> _ЗАДАЧА A_:
Ответьте по отрывку о книге Питерса на вопросы ниже и пометьте ответы теми же знаками:
(i) Какому проекту в исследовании уделяется основное внимание?
(ii) Кому принадлежит понятие «остранение», к которому Питерс обращается в Прологе?
(iii) Чем, согласно последнему предложению, становится интернет?
> _ЗАДАЧА B_: Выпишите из отрывка о книге Питерса фрагмент, начиная со слов «Исследование Бенджамина Питерса» и продолжая до слов «изложенной им истории.» включительно.
> _ЗАДАЧА C_: Перескажите в виде списка абзац отрывка о книге Питерса, начинающийся словами «Рассказывая в Прологе», сохранив его основные факты.

> _ПРЕДОСТАВЛЕННЫЙ ОТРЫВОК_:
::::::::

Исследование Бенджамина Питерса посвящено истории советских разработок компьютерных сетей в 1950—1980-е гг. Основное внимание уделяется проекту ОГАС (Общегосударственной автоматизированной системы учета и обработки информации) математика и кибернетика Виктора Глушкова. Недавно Кирилл Мартынов уже познакомил российских читателей с основными положениями этой захватывающей книги[1]. Кратко напомним парадоксальные выводы Питерса, прежде чем предложить еще один возможный контекст прочтения изложенной им истории.
Рассказывая в Прологе об основных задачах и методологических принципах своего анализа, Питерс обращается к понятию «остранение», предложенному в свое время Виктором Шкловским. Действительно, нарисованная американским медиаисториком картина является настоящим остранением привычного взгляда на векторы развития компьютерных технологий. Как считалось и, в общем, считается до сих пор, подлинные технические инновации возможны только в конкурентной среде, создаваемой капитализмом, а сама сеть настолько связана с демократией, что просто непредставима при других политических режимах. Питерс же убедительно демонстрирует обратное: авторитарный Другой — СССР с его административно-командной экономикой, ригидной партократией и отсутствием демократических свобод — оказывается предельно близок к своему либеральному визави. И остранение здесь рождает ощущение «жуткого», того, что можно было бы назвать фрейдовским «unheimlich»[2]. В свете советского опыта «естественная» связь между капитализмом, демократией и сетями перестает быть такой уж естественной. Более того, усиливается подозрение, что сети могут работать в разных политических и социально-экономических контекстах и сами по себе автоматически не гарантируют ни новых форм демократии «множеств», ни даже «старых» либеральных свобод. Интернет как бы отрывается от всех своих «корней» и становится просто инструментом, который могут использовать самые разные силы.

::::::::

> _ДАННЫЕ ЗАПИСИ_:
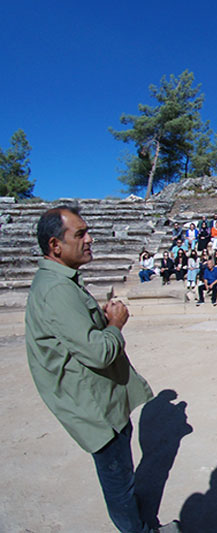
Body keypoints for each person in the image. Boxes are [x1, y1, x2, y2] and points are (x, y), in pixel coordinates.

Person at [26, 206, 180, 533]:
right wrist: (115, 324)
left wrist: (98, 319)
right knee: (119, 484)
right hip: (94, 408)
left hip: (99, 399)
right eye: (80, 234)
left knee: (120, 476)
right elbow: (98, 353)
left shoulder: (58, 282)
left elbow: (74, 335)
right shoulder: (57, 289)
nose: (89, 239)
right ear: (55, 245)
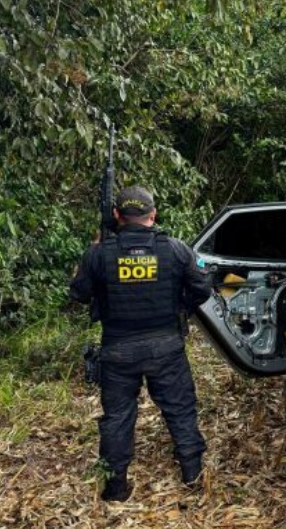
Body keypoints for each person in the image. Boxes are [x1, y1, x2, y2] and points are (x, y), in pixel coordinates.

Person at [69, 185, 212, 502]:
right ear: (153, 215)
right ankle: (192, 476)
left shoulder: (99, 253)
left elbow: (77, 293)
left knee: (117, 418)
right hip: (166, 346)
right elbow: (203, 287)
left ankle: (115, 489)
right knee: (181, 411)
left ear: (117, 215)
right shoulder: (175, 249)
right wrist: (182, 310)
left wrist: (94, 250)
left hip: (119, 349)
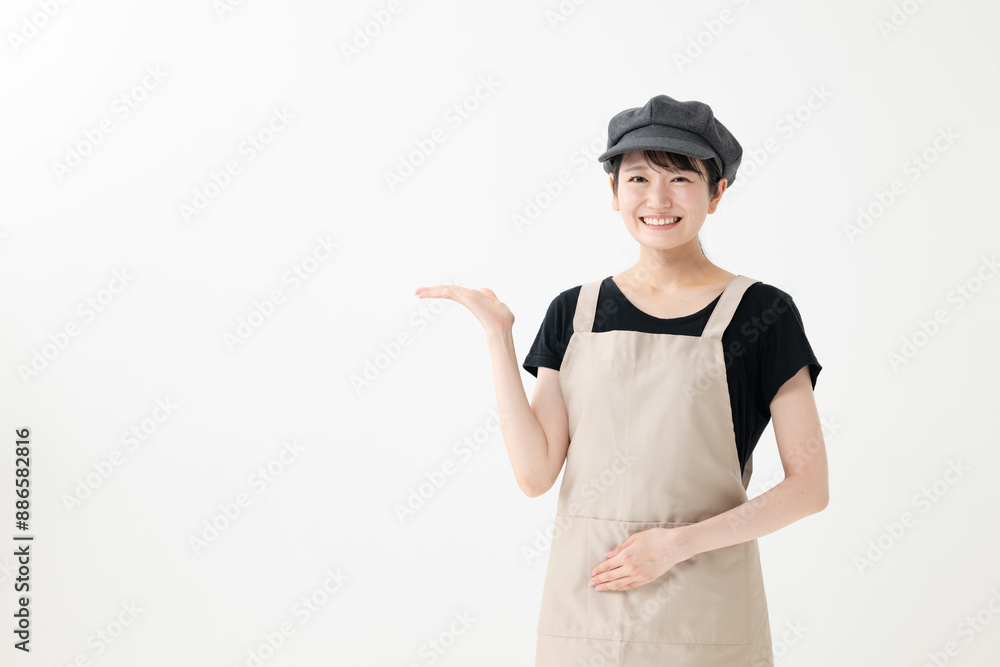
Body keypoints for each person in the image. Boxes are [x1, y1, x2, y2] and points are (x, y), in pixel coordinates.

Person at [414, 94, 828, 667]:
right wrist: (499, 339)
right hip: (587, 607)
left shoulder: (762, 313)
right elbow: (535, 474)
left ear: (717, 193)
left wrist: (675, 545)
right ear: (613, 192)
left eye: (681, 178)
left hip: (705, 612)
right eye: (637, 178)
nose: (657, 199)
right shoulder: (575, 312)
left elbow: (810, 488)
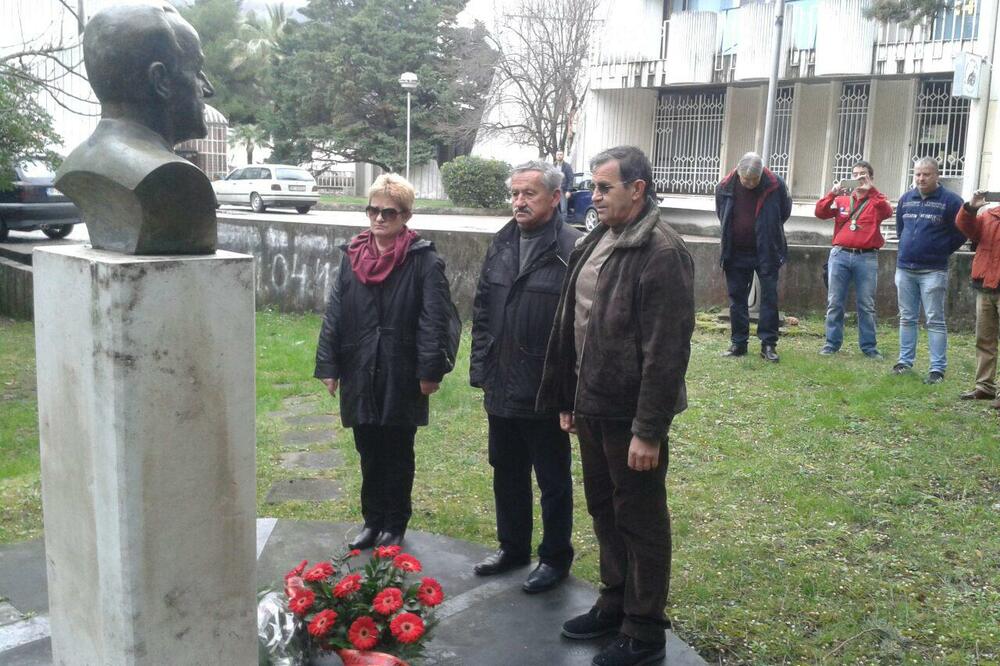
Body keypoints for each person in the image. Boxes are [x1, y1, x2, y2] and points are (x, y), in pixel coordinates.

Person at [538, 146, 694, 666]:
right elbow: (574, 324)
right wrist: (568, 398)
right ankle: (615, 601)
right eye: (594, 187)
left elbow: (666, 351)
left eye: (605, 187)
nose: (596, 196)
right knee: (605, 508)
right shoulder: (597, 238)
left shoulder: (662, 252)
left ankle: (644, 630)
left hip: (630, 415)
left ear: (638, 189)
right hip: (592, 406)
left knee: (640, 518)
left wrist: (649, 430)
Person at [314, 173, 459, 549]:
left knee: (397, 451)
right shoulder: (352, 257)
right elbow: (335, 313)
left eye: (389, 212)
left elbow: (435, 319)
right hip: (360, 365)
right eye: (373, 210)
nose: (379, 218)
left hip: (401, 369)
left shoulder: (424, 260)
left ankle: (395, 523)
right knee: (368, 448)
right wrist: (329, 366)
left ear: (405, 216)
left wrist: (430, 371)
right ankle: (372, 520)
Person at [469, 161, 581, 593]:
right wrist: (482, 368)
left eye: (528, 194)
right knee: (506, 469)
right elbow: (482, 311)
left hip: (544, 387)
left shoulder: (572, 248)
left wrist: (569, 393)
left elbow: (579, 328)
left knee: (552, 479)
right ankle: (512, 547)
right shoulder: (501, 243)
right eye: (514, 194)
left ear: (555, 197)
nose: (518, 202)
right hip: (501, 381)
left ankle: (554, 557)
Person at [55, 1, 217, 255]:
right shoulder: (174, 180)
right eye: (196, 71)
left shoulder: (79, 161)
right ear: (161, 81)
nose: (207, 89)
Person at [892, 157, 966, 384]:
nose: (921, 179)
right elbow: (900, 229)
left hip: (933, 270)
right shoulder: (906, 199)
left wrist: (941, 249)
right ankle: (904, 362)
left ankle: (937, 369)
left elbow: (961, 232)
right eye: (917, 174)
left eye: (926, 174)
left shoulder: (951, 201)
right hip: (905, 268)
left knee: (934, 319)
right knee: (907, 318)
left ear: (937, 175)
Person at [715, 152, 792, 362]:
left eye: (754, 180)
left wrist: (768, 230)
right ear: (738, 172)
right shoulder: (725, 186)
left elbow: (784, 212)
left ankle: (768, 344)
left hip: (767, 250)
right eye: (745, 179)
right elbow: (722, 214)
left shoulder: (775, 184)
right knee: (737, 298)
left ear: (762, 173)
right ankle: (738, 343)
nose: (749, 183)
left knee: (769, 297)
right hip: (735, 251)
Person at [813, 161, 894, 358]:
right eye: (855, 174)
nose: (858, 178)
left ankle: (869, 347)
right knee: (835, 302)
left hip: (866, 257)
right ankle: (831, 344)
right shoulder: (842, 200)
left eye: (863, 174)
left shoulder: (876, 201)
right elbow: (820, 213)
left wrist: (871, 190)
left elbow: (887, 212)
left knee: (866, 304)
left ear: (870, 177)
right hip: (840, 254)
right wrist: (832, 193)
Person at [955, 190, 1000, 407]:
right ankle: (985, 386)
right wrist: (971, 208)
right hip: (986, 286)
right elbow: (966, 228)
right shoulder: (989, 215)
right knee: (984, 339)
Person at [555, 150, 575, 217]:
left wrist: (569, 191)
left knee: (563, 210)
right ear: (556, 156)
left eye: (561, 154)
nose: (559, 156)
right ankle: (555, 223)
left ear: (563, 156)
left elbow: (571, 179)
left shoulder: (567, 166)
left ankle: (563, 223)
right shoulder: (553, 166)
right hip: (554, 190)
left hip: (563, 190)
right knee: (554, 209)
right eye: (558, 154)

::::::::

> _ПОЛЕ ДЛЯ ОТВЕТА A_:
(i) Проекту ОГАС (Общегосударственной автоматизированной системы учета и обработки информации) математика и кибернетика Виктора Глушкова.
(ii) Виктору Шкловскому.
(iii) Просто инструментом, который могут использовать самые разные силы.

> _ПОЛЕ ДЛЯ ОТВЕТА B_:
Исследование Бенджамина Питерса посвящено истории советских разработок компьютерных сетей в 1950—1980-е гг. Основное внимание уделяется проекту ОГАС (Общегосударственной автоматизированной системы учета и обработки информации) математика и кибернетика Виктора Глушкова. Недавно Кирилл Мартынов уже познакомил российских читателей с основными положениями этой захватывающей книги[1]. Кратко напомним парадоксальные выводы Питерса, прежде чем предложить еще один возможный контекст прочтения изложенной им истории.

> _ПОЛЕ ДЛЯ ОТВЕТА C_:
- В Прологе Питерс обращается к понятию «остранение», предложенному Виктором Шкловским.
- Его картина остраняет привычный взгляд на векторы развития компьютерных технологий.
- Принято считать, что подлинные технические инновации возможны только в конкурентной среде капитализма, а сеть настолько связана с демократией, что непредставима при других режимах.
- Питерс демонстрирует обратное: авторитарный СССР оказывается предельно близок к своему либеральному визави.
- Это остранение рождает ощущение «жуткого», фрейдовского «unheimlich».
- Связь между капитализмом, демократией и сетями перестает быть такой уж естественной.
- Сети могут работать в разных политических и социально-экономических контекстах и сами по себе не гарантируют ни новых форм демократии «множеств», ни «старых» либеральных свобод.
- Интернет отрывается от своих «корней» и становится инструментом, который могут использовать самые разные силы.